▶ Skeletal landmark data

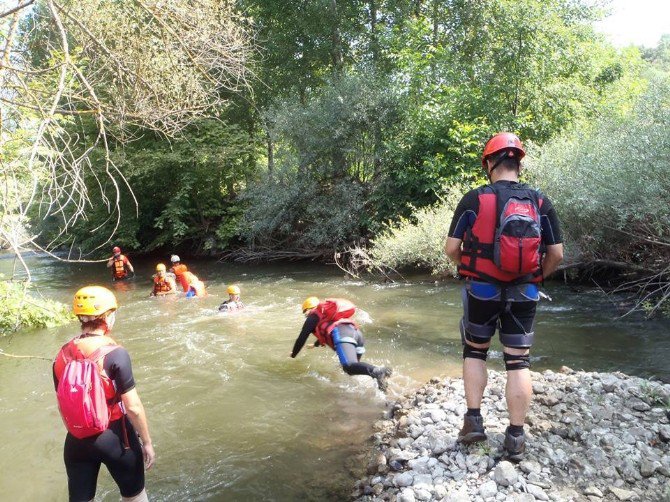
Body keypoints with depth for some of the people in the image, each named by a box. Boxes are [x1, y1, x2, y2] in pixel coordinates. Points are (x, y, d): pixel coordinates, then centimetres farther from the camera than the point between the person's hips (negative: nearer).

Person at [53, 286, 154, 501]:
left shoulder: (62, 355, -4)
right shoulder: (115, 354, -20)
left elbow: (62, 405, 7)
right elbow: (133, 407, -19)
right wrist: (147, 442, -6)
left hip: (77, 441, 4)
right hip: (115, 436, -4)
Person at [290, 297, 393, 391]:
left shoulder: (312, 317, 22)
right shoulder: (326, 315, 43)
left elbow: (302, 338, 23)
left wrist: (293, 355, 40)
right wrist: (316, 344, 79)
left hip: (341, 334, -8)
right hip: (356, 331, 8)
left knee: (350, 367, -27)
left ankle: (377, 371, -53)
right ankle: (379, 373, -9)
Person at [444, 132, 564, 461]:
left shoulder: (474, 200, -8)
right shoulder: (540, 203, -1)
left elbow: (451, 248, -8)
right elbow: (556, 253, 0)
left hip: (481, 290, -1)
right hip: (524, 294, 2)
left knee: (474, 351, 19)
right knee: (518, 362, 9)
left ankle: (474, 421, 18)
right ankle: (515, 438, 14)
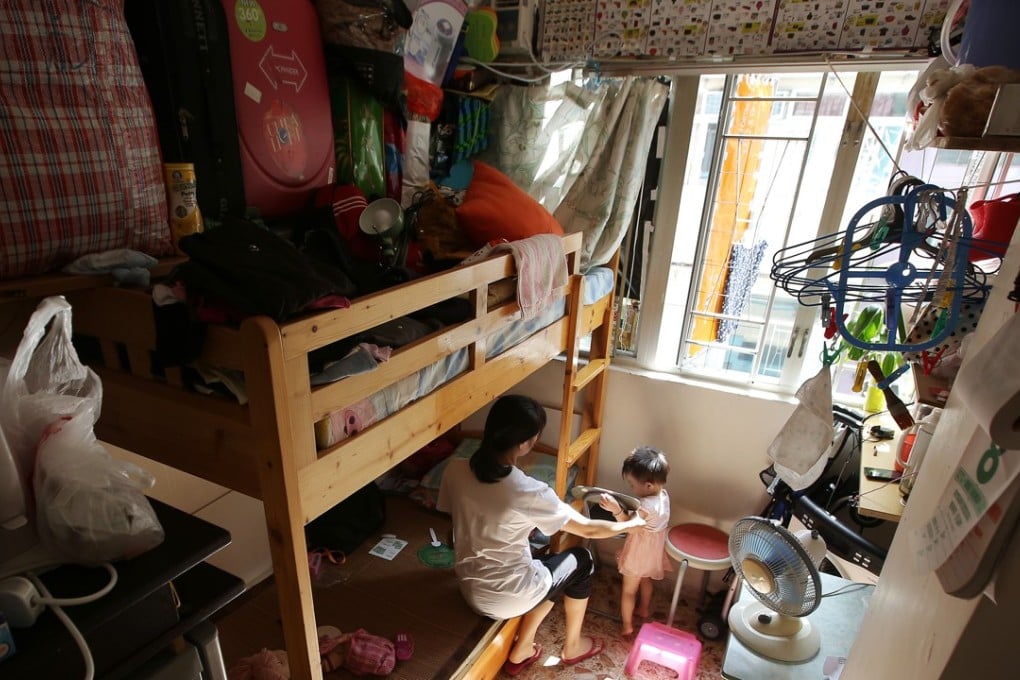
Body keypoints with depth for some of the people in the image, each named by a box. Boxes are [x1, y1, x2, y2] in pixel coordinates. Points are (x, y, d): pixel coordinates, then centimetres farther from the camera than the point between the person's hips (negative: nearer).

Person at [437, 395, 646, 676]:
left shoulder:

▶ Exercise objective
Any pictures are to be skipped, and the lines from the beginning of the entries through the line with "left knee: (474, 351, 19)" copied exactly.

▶ Task solution
Body keypoints with depth for some of the people in the image, each named by a box. Boxes are [x1, y1, x2, y2] in pixel coordinates. Points are (x, y, d): pixel coordinates, then centimetres farther from the camera than the point between the person's hips (negative: nearer).

Person at [53, 286, 154, 501]:
left shoulder: (62, 355, -4)
right shoulder: (115, 354, -20)
left elbow: (62, 405, 7)
right elbow: (133, 407, -19)
right wrist: (147, 442, -6)
left hip: (77, 441, 4)
right hip: (115, 436, -4)
Person at [290, 297, 393, 391]:
left shoulder: (312, 317, 22)
right shoulder: (326, 315, 43)
left elbow: (302, 338, 23)
left wrist: (293, 355, 40)
right wrist: (316, 344, 79)
left hip: (341, 334, -8)
right hip: (356, 331, 8)
left knee: (350, 367, -27)
left ankle: (377, 371, -53)
right ankle: (379, 373, -9)
Person at [444, 132, 564, 461]:
left shoulder: (474, 200, -8)
right shoulder: (540, 203, -1)
left elbow: (451, 248, -8)
right elbow: (556, 253, 0)
left hip: (481, 290, -1)
right hip: (524, 294, 2)
left knee: (474, 351, 19)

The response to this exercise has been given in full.